**TASK**
Among the lines below, restate word for word only those from the line with "image of neoplastic" through the line with "analysis of unremarkable", with both end lines kept.

Stored items
BEGIN
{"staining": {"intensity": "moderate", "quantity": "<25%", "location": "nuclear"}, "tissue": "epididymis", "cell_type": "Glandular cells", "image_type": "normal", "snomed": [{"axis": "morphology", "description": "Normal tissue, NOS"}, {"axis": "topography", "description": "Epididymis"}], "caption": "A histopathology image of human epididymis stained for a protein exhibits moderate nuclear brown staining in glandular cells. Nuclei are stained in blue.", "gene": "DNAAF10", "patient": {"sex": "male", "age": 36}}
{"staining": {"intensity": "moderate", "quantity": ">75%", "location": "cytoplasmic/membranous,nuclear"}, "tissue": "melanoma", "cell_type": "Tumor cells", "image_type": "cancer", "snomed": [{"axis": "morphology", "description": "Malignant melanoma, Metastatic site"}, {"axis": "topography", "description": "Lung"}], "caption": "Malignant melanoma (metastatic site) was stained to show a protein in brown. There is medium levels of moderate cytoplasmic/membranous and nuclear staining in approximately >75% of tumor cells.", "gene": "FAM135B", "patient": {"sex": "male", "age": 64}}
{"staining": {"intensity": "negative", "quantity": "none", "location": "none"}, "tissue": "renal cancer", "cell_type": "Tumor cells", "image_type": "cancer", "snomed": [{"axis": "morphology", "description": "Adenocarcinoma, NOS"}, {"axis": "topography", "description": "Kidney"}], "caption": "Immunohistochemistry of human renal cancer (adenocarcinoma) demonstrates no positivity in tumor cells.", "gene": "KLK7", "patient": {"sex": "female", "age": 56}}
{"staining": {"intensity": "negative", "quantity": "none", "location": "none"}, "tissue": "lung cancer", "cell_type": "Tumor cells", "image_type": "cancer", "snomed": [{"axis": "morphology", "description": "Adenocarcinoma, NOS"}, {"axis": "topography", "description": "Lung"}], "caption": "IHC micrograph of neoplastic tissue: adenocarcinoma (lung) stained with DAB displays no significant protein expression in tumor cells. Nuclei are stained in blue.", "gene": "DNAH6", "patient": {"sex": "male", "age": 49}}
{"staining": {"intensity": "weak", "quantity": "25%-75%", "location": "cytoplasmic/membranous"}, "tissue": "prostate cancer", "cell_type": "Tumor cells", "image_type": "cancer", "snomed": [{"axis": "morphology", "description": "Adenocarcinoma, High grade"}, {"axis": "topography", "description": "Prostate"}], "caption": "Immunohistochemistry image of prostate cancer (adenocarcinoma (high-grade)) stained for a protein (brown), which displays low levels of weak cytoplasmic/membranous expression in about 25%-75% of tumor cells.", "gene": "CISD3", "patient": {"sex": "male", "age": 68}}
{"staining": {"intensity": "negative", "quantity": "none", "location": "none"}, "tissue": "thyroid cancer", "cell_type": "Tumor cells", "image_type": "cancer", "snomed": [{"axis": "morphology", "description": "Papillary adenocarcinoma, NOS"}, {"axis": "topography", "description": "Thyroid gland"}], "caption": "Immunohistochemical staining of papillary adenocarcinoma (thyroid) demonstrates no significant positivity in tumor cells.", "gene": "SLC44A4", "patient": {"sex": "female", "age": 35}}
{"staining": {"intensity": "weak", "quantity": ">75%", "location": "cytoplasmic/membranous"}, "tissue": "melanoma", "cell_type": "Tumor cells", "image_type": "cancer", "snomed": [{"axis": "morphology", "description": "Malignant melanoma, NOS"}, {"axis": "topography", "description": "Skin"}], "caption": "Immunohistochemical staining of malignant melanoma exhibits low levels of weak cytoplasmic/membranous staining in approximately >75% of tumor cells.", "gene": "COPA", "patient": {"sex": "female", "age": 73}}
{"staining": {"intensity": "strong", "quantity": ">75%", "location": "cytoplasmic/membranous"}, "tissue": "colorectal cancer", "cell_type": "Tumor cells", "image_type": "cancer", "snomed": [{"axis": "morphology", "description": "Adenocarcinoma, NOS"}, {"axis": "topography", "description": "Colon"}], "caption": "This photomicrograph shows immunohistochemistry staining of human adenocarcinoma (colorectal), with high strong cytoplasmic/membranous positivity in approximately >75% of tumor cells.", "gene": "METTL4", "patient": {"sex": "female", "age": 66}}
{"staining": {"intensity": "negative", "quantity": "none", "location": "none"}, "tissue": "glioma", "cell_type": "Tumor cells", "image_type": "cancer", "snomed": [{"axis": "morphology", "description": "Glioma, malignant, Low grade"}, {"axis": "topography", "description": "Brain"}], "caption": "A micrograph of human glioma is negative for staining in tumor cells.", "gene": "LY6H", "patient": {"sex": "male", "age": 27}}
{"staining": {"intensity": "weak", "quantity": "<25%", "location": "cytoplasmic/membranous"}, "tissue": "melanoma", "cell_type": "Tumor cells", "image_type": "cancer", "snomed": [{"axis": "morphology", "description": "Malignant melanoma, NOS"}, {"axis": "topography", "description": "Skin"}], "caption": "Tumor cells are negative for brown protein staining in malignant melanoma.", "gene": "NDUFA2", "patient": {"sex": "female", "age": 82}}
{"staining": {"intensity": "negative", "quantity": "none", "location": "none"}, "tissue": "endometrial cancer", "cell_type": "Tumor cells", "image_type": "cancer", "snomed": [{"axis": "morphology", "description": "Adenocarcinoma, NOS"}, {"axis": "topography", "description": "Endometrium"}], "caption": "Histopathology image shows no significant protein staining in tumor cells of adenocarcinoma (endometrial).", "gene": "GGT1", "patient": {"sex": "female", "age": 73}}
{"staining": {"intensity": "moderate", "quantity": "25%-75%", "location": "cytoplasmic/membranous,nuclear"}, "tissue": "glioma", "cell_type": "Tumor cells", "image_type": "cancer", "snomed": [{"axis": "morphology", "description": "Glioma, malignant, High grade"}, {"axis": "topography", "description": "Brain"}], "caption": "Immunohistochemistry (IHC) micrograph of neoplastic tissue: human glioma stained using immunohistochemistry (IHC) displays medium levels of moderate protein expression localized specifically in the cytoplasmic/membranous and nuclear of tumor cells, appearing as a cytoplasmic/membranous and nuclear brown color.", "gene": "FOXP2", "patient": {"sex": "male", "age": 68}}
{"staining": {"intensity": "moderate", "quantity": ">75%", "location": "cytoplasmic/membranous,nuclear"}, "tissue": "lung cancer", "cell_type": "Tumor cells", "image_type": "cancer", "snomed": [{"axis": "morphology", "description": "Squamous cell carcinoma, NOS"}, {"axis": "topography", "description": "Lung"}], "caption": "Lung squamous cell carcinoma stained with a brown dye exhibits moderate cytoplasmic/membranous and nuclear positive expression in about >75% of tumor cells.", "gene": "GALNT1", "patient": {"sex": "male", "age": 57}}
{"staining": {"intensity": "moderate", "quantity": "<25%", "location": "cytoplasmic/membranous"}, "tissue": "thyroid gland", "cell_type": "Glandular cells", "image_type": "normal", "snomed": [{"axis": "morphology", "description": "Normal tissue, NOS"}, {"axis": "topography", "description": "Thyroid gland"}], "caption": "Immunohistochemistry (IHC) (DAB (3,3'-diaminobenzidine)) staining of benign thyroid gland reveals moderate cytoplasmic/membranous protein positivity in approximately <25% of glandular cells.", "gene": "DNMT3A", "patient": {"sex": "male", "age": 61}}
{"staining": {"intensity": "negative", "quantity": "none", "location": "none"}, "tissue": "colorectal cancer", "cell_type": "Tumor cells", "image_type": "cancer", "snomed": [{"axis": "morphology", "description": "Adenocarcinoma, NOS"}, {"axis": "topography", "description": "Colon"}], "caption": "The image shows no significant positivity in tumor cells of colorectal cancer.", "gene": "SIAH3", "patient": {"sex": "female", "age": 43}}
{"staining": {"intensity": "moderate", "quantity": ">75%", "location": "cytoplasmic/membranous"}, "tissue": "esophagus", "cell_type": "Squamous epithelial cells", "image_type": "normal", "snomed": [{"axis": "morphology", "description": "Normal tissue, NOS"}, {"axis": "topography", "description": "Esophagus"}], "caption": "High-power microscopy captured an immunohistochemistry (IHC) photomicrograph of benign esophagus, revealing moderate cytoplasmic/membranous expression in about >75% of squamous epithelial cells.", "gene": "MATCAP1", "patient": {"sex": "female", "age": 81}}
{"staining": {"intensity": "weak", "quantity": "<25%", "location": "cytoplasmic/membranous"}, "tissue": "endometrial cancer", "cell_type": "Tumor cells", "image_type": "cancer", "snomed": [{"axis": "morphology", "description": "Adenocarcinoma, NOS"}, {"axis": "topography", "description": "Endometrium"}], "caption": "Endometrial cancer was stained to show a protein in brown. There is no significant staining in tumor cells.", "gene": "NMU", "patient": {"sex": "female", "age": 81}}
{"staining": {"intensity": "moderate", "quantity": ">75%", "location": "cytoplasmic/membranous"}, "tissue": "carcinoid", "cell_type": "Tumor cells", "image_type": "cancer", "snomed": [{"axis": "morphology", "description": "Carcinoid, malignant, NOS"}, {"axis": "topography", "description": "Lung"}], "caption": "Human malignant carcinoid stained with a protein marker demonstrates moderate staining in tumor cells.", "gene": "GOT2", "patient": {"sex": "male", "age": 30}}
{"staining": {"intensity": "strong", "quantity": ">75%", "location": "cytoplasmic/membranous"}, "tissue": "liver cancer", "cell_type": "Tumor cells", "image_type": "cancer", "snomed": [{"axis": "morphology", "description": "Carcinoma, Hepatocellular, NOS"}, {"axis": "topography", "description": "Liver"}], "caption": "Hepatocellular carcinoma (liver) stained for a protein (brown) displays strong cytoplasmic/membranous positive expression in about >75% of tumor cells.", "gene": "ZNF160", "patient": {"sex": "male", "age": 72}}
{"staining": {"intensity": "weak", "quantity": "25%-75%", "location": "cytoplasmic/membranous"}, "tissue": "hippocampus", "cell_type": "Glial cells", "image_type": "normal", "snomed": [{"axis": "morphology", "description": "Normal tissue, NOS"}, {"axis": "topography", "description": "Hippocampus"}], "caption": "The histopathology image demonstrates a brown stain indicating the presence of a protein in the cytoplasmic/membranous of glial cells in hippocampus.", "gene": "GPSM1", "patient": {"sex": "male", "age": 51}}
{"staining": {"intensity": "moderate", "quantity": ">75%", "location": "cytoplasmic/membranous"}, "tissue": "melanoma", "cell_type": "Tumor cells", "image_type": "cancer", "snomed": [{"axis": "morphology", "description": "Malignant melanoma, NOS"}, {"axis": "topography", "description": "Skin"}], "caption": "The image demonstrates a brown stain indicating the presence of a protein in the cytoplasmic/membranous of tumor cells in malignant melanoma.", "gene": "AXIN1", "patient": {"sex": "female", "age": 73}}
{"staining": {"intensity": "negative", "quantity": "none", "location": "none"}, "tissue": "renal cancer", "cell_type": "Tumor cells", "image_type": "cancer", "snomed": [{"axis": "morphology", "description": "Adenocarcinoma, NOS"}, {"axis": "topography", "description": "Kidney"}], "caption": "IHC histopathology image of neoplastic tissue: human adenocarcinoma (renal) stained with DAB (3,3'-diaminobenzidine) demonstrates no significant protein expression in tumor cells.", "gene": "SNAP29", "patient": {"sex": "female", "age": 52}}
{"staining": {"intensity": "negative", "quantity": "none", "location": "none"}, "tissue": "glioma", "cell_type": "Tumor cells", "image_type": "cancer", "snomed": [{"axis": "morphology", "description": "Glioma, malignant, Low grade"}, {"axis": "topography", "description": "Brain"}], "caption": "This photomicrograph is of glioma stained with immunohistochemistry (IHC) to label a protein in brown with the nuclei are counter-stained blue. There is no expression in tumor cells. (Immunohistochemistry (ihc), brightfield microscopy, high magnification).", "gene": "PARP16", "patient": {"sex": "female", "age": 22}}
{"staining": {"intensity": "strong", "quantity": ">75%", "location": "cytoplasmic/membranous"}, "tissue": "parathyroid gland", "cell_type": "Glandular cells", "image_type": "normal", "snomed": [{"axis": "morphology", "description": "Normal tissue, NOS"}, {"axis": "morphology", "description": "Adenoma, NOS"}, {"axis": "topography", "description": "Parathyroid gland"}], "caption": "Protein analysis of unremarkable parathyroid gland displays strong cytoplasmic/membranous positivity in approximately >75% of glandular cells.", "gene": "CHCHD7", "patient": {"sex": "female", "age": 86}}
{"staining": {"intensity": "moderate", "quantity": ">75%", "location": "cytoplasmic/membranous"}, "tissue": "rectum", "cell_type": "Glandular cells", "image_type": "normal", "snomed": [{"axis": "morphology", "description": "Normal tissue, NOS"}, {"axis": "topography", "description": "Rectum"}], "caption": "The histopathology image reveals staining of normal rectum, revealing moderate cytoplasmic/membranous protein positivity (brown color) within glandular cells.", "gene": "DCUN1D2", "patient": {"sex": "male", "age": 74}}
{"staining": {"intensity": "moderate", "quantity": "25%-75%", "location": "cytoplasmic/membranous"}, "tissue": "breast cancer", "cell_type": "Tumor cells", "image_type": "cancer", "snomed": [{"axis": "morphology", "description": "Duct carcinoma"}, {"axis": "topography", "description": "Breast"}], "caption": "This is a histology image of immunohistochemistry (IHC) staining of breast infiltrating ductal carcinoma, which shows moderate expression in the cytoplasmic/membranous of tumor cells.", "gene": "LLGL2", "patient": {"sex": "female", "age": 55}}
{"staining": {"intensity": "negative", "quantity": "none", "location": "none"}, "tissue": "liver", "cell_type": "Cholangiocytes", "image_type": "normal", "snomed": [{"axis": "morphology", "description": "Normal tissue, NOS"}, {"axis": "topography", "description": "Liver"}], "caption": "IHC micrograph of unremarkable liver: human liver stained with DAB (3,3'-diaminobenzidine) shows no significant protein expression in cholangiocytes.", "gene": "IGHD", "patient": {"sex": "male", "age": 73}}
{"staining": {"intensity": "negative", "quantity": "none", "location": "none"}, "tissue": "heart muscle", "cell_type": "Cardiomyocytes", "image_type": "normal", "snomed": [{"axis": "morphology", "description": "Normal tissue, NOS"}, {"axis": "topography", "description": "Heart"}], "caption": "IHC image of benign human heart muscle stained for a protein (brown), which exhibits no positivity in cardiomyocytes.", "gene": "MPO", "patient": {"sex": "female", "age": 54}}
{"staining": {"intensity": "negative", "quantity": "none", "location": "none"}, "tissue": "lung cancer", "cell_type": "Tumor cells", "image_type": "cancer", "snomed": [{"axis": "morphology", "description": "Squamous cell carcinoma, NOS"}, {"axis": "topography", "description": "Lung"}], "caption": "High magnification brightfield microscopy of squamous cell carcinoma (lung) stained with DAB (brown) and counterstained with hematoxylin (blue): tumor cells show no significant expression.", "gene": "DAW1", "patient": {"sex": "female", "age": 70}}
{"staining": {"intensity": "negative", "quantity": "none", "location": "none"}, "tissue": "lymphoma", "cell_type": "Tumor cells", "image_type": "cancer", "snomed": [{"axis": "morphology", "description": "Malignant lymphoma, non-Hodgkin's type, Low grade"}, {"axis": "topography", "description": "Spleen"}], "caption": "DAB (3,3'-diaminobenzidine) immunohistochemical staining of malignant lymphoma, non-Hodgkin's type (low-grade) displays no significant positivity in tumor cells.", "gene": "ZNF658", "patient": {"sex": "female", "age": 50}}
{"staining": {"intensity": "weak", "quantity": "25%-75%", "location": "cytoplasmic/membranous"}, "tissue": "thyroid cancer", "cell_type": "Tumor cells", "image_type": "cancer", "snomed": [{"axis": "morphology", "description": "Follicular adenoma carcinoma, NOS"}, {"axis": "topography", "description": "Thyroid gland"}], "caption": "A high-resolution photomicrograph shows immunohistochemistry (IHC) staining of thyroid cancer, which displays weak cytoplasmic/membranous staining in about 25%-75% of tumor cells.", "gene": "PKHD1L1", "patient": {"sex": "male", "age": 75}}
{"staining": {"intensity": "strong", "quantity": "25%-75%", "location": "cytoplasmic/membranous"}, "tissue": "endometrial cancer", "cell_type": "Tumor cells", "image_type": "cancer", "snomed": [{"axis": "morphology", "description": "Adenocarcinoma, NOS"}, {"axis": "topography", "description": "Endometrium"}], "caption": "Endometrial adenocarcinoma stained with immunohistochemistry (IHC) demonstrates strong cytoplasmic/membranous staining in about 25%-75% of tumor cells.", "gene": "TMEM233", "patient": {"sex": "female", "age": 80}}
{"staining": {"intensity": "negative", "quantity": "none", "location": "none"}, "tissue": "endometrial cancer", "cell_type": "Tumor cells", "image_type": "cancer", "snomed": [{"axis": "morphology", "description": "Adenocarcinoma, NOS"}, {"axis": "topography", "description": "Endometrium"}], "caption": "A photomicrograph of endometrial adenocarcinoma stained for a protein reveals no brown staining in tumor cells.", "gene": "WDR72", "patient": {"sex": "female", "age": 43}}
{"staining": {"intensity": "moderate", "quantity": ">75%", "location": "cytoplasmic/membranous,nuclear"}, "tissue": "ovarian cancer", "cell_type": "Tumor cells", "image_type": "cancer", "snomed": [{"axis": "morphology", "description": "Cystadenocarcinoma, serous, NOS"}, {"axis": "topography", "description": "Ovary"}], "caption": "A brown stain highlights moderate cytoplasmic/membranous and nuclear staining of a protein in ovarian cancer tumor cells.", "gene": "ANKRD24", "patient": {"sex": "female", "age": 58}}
END
**RESPONSE FOR THIS EXERCISE**
{"staining": {"intensity": "negative", "quantity": "none", "location": "none"}, "tissue": "renal cancer", "cell_type": "Tumor cells", "image_type": "cancer", "snomed": [{"axis": "morphology", "description": "Adenocarcinoma, NOS"}, {"axis": "topography", "description": "Kidney"}], "caption": "IHC histopathology image of neoplastic tissue: human adenocarcinoma (renal) stained with DAB (3,3'-diaminobenzidine) demonstrates no significant protein expression in tumor cells.", "gene": "SNAP29", "patient": {"sex": "female", "age": 52}}
{"staining": {"intensity": "negative", "quantity": "none", "location": "none"}, "tissue": "glioma", "cell_type": "Tumor cells", "image_type": "cancer", "snomed": [{"axis": "morphology", "description": "Glioma, malignant, Low grade"}, {"axis": "topography", "description": "Brain"}], "caption": "This photomicrograph is of glioma stained with immunohistochemistry (IHC) to label a protein in brown with the nuclei are counter-stained blue. There is no expression in tumor cells. (Immunohistochemistry (ihc), brightfield microscopy, high magnification).", "gene": "PARP16", "patient": {"sex": "female", "age": 22}}
{"staining": {"intensity": "strong", "quantity": ">75%", "location": "cytoplasmic/membranous"}, "tissue": "parathyroid gland", "cell_type": "Glandular cells", "image_type": "normal", "snomed": [{"axis": "morphology", "description": "Normal tissue, NOS"}, {"axis": "morphology", "description": "Adenoma, NOS"}, {"axis": "topography", "description": "Parathyroid gland"}], "caption": "Protein analysis of unremarkable parathyroid gland displays strong cytoplasmic/membranous positivity in approximately >75% of glandular cells.", "gene": "CHCHD7", "patient": {"sex": "female", "age": 86}}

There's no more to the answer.